• YOUR ASSIGNMENT: Please check the three statements below against the object storage guide and answer yes or no for each, quoting the deciding words of the guide. (a) Erasure coding is recommended for hot paths. (b) AWS S3 has offered strong read-after-write consistency since Dec 2020. (c) Content-defined chunking reduces CPU overhead compared with fixed-size chunking.

• SOURCE EXTRACT:
=-=-=

When to Use / When Not to Use

Use When	Don't Use When	Use Instead
Storing user-uploaded files (documents, images, videos)	Storing structured/relational data needing queries	Relational database (PostgreSQL, MySQL)
Need >99.999% durability for customer data	Need sub-millisecond latency for small key-value lookups	Redis, DynamoDB, or in-memory cache
Multi-device file sync (Dropbox-like)	Simple static asset serving (JS, CSS, images)	CDN with origin bucket
Files range from KB to multi-GB	All data is <1KB (metadata-sized)	Key-value store (DynamoDB, Redis)
Need deduplication across users/files	Write-once archival with no dedup needs	S3 Glacier / cold storage directly
Compliance requires versioning and audit trails	Ephemeral/temporary data (cache, sessions)	Redis with TTL or temporary S3 with lifecycle rules

Important Caveats

AWS S3 now provides strong read-after-write consistency (since Dec 2020), but other S3-compatible stores (MinIO, Ceph RADOS Gateway) may still be eventually consistent -- verify before assuming strong consistency.
Content-defined chunking (CDC) improves deduplication by 10-20% over fixed-size chunking, but adds CPU overhead and implementation complexity -- only worth it above ~100TB of stored data or when storage costs dominate.
Erasure coding reduces storage by ~53% vs 3x replication but increases read latency (must decode) and repair bandwidth -- use for warm/cold data, not hot paths.
Dropbox migrated from S3 to their own Magic Pocket system at exabyte scale to save costs -- for most systems under 1PB, managed object storage (S3, GCS) is the right choice.
Presigned URL security depends on AWS Signature Version 4 -- always use HTTPS, set minimal expiry, and consider S3 Access Points or VPC endpoints for internal traffic.

=-=-=

• EXTRACTED INFORMATION:
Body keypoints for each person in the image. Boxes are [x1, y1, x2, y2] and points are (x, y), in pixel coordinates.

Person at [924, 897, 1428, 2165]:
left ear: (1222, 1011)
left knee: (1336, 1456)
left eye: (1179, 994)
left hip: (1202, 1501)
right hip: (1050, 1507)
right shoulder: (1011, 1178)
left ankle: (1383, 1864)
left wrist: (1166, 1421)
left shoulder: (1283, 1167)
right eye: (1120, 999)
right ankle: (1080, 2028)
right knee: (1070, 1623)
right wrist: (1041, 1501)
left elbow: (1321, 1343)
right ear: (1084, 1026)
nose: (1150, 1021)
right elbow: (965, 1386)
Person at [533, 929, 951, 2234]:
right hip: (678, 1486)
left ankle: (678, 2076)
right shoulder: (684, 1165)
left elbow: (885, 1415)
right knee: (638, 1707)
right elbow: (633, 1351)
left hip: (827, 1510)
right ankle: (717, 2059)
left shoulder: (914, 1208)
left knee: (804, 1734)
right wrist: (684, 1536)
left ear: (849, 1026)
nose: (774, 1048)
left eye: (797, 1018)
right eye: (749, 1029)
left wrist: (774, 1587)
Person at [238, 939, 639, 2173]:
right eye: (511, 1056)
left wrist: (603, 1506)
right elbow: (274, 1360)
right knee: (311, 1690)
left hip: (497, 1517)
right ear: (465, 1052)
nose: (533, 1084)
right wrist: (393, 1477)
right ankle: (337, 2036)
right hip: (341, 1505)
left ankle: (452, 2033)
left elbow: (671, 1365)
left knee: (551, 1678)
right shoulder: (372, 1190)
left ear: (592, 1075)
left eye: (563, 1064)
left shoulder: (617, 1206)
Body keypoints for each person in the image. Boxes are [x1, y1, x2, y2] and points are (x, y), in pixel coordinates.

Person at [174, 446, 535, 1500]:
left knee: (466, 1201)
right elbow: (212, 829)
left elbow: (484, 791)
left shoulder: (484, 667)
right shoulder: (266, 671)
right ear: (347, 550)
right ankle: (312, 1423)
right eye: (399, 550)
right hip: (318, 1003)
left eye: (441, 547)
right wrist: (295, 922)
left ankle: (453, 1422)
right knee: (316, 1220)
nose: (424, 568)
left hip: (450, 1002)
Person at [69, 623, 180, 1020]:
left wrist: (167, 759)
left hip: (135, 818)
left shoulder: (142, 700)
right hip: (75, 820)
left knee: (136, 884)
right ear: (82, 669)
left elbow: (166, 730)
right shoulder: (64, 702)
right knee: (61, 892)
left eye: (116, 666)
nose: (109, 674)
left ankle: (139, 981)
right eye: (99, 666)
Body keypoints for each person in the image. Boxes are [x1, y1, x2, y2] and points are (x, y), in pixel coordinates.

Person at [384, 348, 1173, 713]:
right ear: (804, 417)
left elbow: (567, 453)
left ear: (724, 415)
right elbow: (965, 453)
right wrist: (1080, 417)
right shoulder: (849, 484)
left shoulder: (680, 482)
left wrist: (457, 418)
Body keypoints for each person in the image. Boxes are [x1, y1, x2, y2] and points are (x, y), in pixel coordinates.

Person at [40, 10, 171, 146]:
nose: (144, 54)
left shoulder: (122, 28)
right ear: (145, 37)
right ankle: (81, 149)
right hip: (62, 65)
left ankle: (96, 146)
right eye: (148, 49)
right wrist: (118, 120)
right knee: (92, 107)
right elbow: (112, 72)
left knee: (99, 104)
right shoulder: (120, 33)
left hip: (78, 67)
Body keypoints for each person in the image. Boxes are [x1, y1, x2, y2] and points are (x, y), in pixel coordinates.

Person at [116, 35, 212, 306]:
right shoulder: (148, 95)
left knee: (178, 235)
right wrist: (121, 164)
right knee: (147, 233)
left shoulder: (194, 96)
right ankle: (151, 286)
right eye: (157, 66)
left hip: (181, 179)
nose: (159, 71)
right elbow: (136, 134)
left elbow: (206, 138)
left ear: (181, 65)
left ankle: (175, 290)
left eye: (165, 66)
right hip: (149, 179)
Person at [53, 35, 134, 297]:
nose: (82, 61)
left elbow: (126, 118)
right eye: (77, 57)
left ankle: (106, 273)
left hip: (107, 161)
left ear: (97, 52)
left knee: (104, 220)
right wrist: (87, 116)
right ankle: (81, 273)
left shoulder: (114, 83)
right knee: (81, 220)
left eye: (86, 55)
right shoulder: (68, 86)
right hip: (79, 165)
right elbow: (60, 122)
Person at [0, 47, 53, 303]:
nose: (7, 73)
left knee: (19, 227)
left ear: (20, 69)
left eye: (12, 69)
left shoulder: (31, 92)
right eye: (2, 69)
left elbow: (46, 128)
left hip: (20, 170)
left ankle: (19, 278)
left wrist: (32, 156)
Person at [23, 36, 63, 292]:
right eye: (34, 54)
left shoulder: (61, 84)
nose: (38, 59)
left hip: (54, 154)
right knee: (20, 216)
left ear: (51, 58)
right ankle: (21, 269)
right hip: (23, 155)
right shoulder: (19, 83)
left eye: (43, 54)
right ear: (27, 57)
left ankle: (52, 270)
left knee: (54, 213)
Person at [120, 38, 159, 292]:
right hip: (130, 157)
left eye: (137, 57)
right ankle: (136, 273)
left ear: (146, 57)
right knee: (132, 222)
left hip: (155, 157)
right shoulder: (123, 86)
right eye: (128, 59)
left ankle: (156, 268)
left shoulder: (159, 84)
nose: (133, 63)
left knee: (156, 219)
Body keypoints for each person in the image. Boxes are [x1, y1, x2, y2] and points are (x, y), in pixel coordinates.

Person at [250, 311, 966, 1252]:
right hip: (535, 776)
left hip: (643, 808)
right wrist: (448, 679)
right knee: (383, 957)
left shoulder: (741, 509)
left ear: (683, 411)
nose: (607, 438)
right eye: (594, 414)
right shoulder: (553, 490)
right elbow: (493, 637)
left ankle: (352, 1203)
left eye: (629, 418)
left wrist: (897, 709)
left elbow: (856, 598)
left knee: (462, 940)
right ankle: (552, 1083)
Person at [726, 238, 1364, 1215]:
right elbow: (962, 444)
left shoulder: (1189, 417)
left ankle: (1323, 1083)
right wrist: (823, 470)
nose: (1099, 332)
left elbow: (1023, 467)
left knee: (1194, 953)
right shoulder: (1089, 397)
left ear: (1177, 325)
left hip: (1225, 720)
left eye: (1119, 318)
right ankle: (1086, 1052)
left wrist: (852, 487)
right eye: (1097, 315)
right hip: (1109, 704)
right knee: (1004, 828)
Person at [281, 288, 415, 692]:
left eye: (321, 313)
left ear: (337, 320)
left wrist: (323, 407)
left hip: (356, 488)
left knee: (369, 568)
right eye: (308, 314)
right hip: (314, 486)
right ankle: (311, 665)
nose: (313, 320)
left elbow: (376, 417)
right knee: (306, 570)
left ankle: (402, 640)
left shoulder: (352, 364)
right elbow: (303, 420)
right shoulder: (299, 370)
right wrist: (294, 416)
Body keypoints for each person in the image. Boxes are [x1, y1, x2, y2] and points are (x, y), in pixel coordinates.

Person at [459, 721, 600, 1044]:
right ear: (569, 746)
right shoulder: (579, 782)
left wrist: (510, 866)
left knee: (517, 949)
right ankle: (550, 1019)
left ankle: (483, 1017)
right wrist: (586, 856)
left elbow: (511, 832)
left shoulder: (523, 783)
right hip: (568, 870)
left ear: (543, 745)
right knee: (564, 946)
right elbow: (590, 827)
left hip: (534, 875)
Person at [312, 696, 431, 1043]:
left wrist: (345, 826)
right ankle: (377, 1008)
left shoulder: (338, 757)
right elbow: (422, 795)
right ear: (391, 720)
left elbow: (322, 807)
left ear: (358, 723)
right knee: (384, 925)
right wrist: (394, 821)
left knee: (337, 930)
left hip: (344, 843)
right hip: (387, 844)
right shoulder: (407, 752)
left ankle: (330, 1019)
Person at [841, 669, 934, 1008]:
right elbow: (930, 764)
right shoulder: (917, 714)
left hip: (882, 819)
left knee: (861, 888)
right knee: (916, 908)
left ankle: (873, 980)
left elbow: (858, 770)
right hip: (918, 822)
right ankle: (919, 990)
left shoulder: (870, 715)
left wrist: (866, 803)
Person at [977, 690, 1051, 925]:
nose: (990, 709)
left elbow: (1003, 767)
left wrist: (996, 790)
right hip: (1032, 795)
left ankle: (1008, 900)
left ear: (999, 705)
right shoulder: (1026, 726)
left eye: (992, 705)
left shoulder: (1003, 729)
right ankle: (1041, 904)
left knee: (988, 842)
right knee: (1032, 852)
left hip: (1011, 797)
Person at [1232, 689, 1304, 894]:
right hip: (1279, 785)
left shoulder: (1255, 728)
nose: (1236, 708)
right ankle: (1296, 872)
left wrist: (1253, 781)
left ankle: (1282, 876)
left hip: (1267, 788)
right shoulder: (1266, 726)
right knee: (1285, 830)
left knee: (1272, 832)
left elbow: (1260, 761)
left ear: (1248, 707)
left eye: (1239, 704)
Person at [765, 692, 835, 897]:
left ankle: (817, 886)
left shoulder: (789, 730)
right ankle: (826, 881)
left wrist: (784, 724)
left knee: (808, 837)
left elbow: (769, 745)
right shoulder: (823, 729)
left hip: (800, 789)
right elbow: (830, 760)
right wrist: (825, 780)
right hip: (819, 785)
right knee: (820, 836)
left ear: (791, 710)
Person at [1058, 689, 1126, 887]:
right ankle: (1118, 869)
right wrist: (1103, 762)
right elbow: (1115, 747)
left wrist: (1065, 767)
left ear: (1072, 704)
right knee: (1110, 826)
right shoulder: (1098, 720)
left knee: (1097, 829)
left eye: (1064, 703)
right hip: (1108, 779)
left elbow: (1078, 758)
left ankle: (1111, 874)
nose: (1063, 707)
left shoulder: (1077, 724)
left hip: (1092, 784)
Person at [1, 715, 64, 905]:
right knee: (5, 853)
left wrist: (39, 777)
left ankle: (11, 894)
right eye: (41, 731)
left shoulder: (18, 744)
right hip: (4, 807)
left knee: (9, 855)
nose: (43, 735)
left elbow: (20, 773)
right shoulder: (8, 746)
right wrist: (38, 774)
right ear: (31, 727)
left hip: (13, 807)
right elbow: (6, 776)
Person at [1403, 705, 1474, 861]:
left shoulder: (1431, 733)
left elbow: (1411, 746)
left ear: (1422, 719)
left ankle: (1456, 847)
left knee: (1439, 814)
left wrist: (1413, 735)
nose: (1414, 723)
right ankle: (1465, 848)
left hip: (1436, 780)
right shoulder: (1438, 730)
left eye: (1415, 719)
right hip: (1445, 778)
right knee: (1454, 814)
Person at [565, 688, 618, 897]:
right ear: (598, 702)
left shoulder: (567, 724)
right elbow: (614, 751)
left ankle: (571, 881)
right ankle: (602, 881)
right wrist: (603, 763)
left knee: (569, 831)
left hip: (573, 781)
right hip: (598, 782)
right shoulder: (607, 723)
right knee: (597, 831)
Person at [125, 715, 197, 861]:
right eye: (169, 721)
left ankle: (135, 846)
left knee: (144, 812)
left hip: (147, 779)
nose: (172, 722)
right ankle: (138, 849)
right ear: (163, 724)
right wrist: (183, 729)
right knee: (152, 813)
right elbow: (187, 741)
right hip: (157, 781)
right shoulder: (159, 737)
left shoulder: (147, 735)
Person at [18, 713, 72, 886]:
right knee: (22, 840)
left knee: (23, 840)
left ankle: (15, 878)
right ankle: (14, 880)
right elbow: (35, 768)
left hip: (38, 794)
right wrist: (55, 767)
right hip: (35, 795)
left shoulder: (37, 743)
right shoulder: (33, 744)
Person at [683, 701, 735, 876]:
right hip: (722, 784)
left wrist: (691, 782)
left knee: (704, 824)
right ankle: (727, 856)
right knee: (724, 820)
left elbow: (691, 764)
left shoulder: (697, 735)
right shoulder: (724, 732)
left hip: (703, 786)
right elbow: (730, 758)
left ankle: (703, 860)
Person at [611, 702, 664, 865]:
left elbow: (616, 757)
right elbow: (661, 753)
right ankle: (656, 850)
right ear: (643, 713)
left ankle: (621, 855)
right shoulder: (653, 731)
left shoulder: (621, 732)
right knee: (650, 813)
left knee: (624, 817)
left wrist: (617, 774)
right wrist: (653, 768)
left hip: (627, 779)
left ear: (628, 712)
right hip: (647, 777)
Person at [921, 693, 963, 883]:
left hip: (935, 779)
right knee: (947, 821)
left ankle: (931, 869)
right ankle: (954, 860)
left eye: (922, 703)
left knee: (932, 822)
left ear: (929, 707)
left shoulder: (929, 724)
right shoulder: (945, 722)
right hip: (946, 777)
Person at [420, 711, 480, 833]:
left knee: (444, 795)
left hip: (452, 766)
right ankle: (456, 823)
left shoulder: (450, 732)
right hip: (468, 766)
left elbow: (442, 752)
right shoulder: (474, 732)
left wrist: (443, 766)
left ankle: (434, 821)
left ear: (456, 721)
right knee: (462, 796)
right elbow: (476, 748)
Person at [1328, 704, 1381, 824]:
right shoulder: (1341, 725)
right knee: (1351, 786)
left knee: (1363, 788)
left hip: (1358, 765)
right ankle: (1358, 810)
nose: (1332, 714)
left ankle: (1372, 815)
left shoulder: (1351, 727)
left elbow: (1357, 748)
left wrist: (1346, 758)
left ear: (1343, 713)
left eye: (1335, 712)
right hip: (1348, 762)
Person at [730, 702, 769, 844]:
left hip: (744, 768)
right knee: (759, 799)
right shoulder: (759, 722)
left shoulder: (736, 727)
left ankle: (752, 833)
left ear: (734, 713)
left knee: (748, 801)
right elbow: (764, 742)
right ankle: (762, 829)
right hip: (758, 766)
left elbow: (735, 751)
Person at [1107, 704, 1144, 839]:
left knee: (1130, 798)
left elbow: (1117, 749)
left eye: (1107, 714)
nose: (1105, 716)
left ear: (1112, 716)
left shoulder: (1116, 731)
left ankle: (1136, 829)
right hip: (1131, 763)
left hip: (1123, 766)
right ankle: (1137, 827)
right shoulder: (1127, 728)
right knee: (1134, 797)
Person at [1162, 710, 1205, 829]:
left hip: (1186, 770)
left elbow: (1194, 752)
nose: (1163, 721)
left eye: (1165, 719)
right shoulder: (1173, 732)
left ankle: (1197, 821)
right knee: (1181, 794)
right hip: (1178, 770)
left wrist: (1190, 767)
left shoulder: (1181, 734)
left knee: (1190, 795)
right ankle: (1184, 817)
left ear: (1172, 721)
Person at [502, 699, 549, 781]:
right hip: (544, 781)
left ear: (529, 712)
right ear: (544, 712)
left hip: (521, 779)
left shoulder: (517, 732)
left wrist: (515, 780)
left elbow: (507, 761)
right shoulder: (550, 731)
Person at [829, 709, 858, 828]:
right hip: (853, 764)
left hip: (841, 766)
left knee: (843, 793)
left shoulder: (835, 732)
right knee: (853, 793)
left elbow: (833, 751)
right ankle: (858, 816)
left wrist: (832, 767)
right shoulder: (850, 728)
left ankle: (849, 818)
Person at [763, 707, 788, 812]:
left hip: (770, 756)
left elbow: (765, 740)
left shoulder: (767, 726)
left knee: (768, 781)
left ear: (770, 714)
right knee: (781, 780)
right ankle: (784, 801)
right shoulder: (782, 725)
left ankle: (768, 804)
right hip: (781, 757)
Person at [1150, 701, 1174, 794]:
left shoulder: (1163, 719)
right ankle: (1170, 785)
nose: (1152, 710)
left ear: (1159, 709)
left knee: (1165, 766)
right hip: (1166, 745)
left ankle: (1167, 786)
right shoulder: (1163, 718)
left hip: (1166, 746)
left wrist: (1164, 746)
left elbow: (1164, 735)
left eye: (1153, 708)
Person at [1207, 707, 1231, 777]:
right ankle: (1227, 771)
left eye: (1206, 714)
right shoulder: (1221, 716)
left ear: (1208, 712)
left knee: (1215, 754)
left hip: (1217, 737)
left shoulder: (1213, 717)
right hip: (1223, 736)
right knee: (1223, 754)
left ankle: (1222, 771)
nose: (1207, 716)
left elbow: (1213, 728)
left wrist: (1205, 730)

=-=-=

• SOLVED PROBLEM:
(a) No: "use for warm/cold data, not hot paths."
(b) Yes: "AWS S3 now provides strong read-after-write consistency (since Dec 2020)"
(c) No: "adds CPU overhead and implementation complexity"